Quelque 540 personnes ont été interpellées lundi en France, dont 305 pour la seule mobilisation parisienne. Et 406 policiers et gendarmes ont été blessés, dont 259 à Paris où 31 d’entre eux ont été hospitalisés, a indiqué Gérald Darmanin sur BFMTV. Le ministre de l’Intérieur n’a pas donné de détails sur les 61 manifestants blessés en France dont 32 à Paris.

Depuis le début de la mobilisation contre la réforme des retraites, ces chiffres ne constituent pas un record: le 23 mars, 457 personnes avaient été interpellées et 441 policiers et gendarmes blessés.

Mais sur France Info, le préfet de police de Paris Laurent Nuñez a évoqué mardi “un niveau de violence dans le pré-cortège (…) qui a dépassé largement (celui) constaté sur les douze dernières manifestations”.

Pascale Regnault-Dubois, la directrice centrale des CRS, a dit sur Europe 1 avoir vu le “noyau dur (de radicaux) sans doute le plus important” depuis le début de l’année.

“C’était tendu, organisé”, confirme le chef de section de CRS interrogé par l’AFP, pour qui “ce qui a changé, c’est le nombre” de radicaux présents dans la manifestation.
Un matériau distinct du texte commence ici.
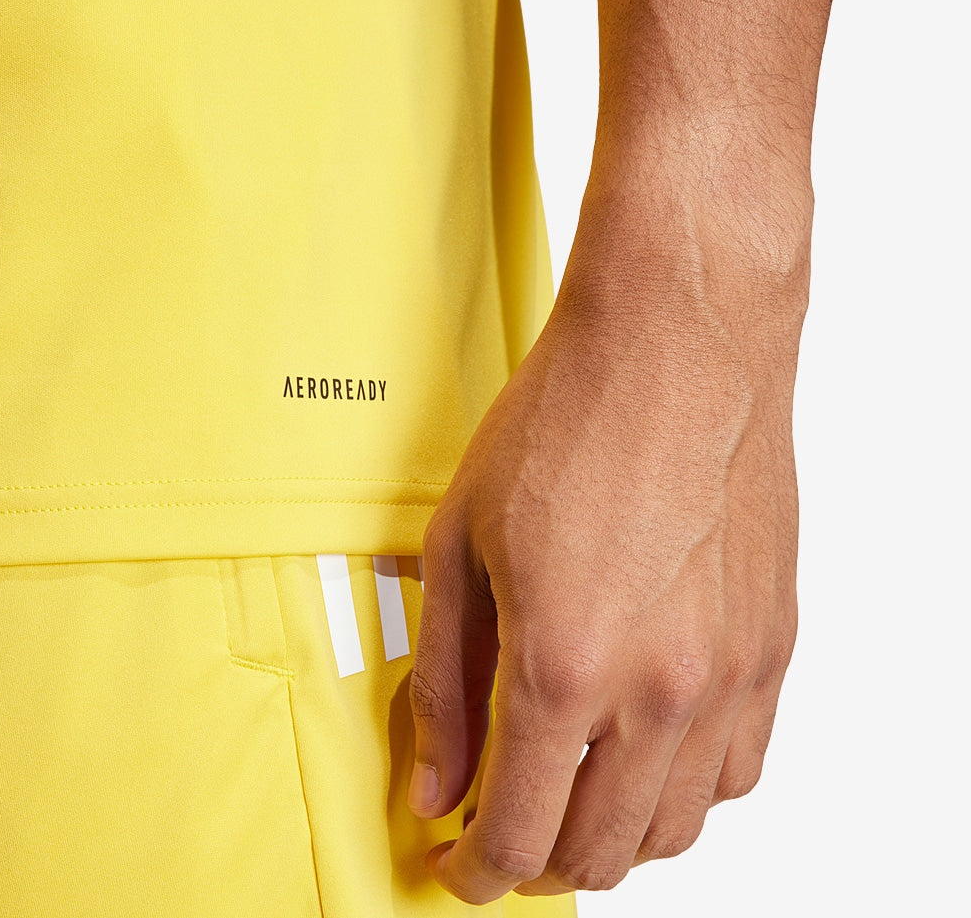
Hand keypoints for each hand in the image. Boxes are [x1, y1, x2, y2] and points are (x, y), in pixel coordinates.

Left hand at [406, 242, 802, 901]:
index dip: (474, 871)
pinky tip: (645, 748)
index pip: (515, 832)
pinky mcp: (772, 646)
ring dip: (611, 834)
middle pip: (599, 851)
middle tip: (500, 827)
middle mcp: (658, 689)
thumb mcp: (461, 545)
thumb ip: (446, 682)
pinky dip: (682, 789)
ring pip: (674, 829)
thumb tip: (436, 780)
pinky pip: (737, 770)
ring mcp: (728, 673)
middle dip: (535, 860)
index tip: (457, 866)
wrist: (674, 343)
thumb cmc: (565, 421)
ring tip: (569, 790)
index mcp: (562, 665)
“On avait beaucoup de forces de l’ordre mobilisées, on a utilisé beaucoup de moyens intermédiaires (type grenades, etc., Ndlr) et on a eu beaucoup de blessés. Donc je m’interroge sur l’efficacité” de la stratégie des forces de l’ordre, reprend ce CRS, pour qui “une journée comme celle d’hier marque physiquement, mais aussi psychologiquement”.

“Je vous le dis, j’ai eu peur”, a témoigné sur France Info le sénateur socialiste Jérôme Durain, qui suivait en observateur une brigade de la Brav à pied, évoquant un nombre “hallucinant” de projectiles ramassés.

Une “radicalisation” ?

Si Elisabeth Borne a estimé mardi devant l’Assemblée qu’un “nouveau palier avait été franchi” dans la violence, Gérald Darmanin a lui affirmé que “cela fait plusieurs années que les choses sont ainsi”.

Un autre membre d’une compagnie d’intervention affirme que la violence vue lundi n’a pas atteint “le niveau des Gilets jaunes”.

Parallèlement, les forces de l’ordre sont accusées de réactions disproportionnées qui alimentent la colère de nombreux manifestants.

Selon Thierry Vincent, auteur du livre “Dans la tête des blacks blocs”, “un phénomène presque plus important” que les black blocs est aujourd’hui le poids du pré-cortège, où se retrouvent les manifestants défilant hors du cadre syndical. Sans être violents, ceux-ci – environ 20.000 estimés lundi – montrent “une certaine radicalité ou même un soutien, au minimum une compréhension” de la violence tout en gênant les interventions policières.

“Il y a une radicalisation incontestable”, estime le chercheur.